In both a vote that seems impossible finally comes together at the last minute.

1776 shows the beginning of America and makes it clear that we would not have existed as a nation if the free states had not accepted slavery. Lincoln shows the struggle to bring that chapter of history to an end.

They would make an interesting 4 of July marathon.

Wednesday, December 05, 2012

Windows 8 - XP or Vista?

The initial press on Windows 8 has been negative. Some of it very negative.

More recently there has been some push back, reminding people that Windows XP also got some initial bad press. Obviously, XP overcame the initial problems but after twelve years, three service packs and innumerable hardware upgrades, XP seems rock solid.

Compare that with Windows Vista. Vista also got a lot of bad press when it came out. After a service pack and a new set of drivers it became stable but it already had a bad reputation. It was also a memory and CPU hog at a time when the big thing was low-end net books that could not run XP.

So, where does that leave Windows 8?

It has a lot of problems and most of them relate to the user interface. They can probably be fixed with a service pack but in the meantime it has the reputation of being hard to use and of removing functionality.

It doesn't help Microsoft that businesses are still running out Windows 7. It will be a couple of years before most businesses seriously consider Windows 8. Microsoft might have Windows 9 out by then. At minimum, they will have a service pack or two out.

It is possible that Microsoft will continue to push Windows 8 long enough to iron out its many problems. By most accounts, the underlying operating system itself is very fast and stable but Windows 7 is also fast and stable. The issue is in the user interface and Microsoft's goal of having one interface for PCs and tablets. If they abandon that goal then there are no other issues with Windows 8. If they continue to make a workstation act like a touch-screen then the complaints will continue. Dredging up old articles will not affect this.

Friday, November 23, 2012

Black Friday

According to Wikipedia, the term "Black Friday" originally came from Philadelphia and referred to the crowded streets and stores. This was before 1961 which means before shopping malls. Back then most people shopped at downtown department stores and they got really crowded the day after Thanksgiving. Parking garages filled up and there were long lines to check out. Back then, many big stores did not have individual cash registers. Instead the clerk put the payment into a cylinder and stuck it into a pneumatic tube that took it to a central accounting department. They processed the payment and sent it back in a different tube (this inspired the tubes in Futurama).

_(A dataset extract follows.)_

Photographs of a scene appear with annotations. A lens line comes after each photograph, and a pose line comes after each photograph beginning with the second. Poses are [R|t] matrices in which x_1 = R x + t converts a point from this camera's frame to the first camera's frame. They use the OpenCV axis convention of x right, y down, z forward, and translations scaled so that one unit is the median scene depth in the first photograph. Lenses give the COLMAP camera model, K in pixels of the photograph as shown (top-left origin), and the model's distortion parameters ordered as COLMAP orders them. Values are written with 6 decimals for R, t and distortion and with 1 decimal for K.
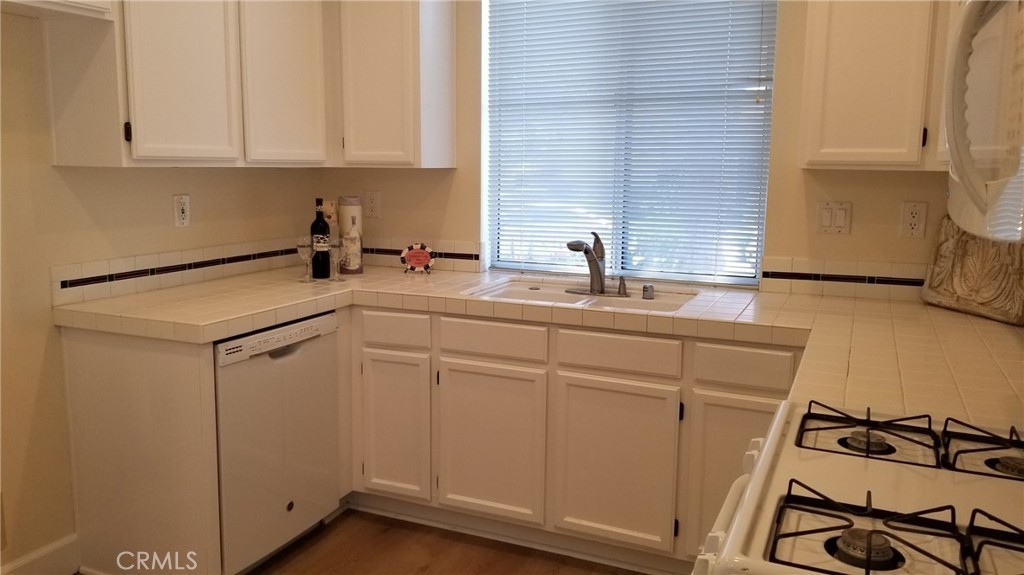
lens RADIAL K [[790.2, 0, 496.2], [0, 790.2, 286.4], [0, 0, 1]] dist [0.102448, -0.183151]
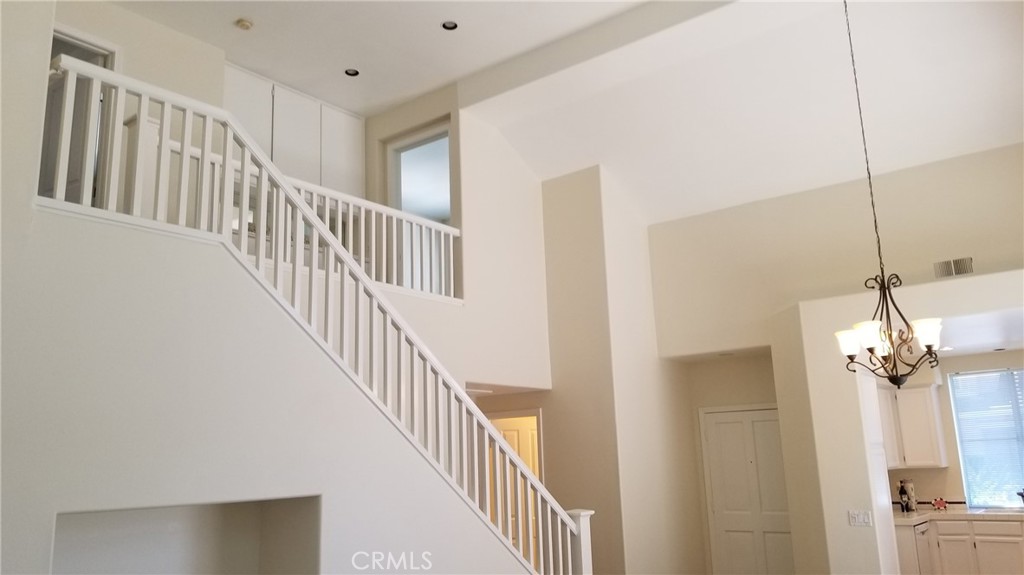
lens RADIAL K [[792.6, 0, 512.0], [0, 792.6, 287.5], [0, 0, 1]] dist [0.083447, -0.121662]
pose [[0.970402, -0.090180, -0.224026, -0.887551], [0.004069, 0.933636, -0.358199, 0.261297], [0.241461, 0.346686, 0.906369, -2.120205]]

Other dates may have more shoppers, but the effect would not have been as bad since the Black Friday shoppers were sharing roads and parking with office workers.

The term "Black Friday" became common by the mid-1970s. Stores, especially chains, started having day-after-Thanksgiving promotions in the 1980s. The current fad for being open all night or on Thanksgiving started then. I think that is when stores started having door-buster sales where they would have an item at a very low price in very low quantities in order to get people through the door (and sell them an upgraded model).

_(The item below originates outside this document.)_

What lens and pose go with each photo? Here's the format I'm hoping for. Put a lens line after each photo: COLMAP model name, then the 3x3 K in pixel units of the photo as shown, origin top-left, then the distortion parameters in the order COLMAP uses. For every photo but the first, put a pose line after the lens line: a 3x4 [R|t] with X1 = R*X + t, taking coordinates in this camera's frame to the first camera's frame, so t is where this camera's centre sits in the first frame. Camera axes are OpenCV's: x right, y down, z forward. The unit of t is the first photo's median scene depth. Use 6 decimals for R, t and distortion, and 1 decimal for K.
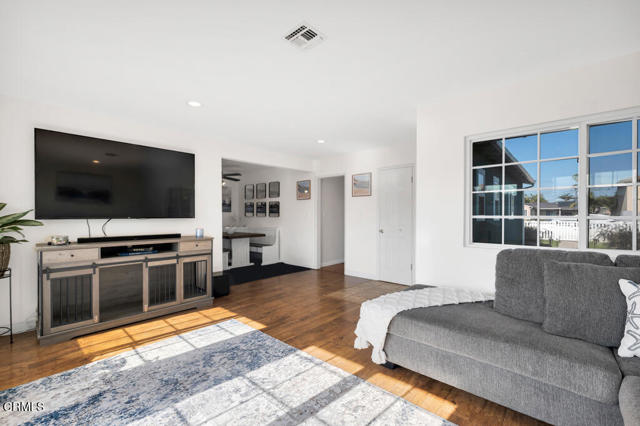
lens RADIAL K [[277.4, 0, 316.3], [0, 277.4, 219.3], [0, 0, 1]] dist [-0.000439, -0.000011]
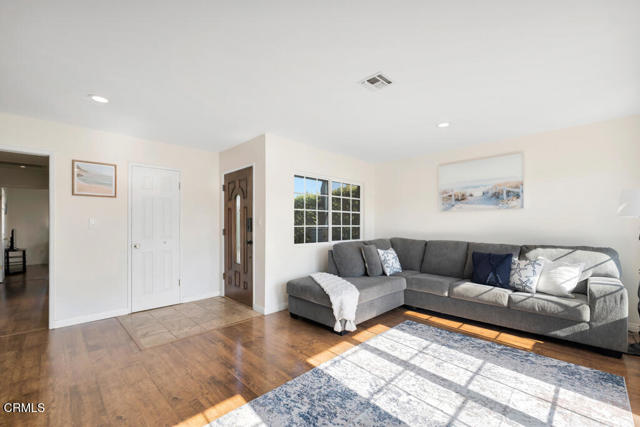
lens RADIAL K [[277.4, 0, 316.3], [0, 277.4, 219.8], [0, 0, 1]] dist [-0.000439, -0.000011]
pose [[0.032960, 0.019142, 0.999273, -1.129640], [0.016472, 0.999670, -0.019693, -0.014457], [-0.999321, 0.017109, 0.032634, 1.067004]]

The current usage of "Black Friday" is an example of folk entomology. Someone assumed that the term was a good thing because of all of the business the date brings in. So that person guessed that this was date represents the profit margin for the year - the date that a store goes from losing money (in the red) to making money (in the black).

Many stores make their profits from Christmas sales. Most men receive electric shavers as gifts instead of buying one so Christmas accounts for most of the profits for companies like Norelco. For other companies, Christmas provides a boost in off-season sales. But, there are not many companies that can point to a specific day that they went from the red to the black.

Also, that concept only works when you take the year as a whole. The same thing happens on "tax freedom day" in April. That day represents how much of the year you worked for the government. After that you are working for yourself. Except, of course, you get your pay with taxes withheld on a regular basis.

What is new this year is the frenzy to expand Black Friday. Some stores declared that every Friday in November was Black Friday. Others began leaking their Black Friday specials early or made the entire month Black Friday.

Personally, I'm not going near a retail establishment today.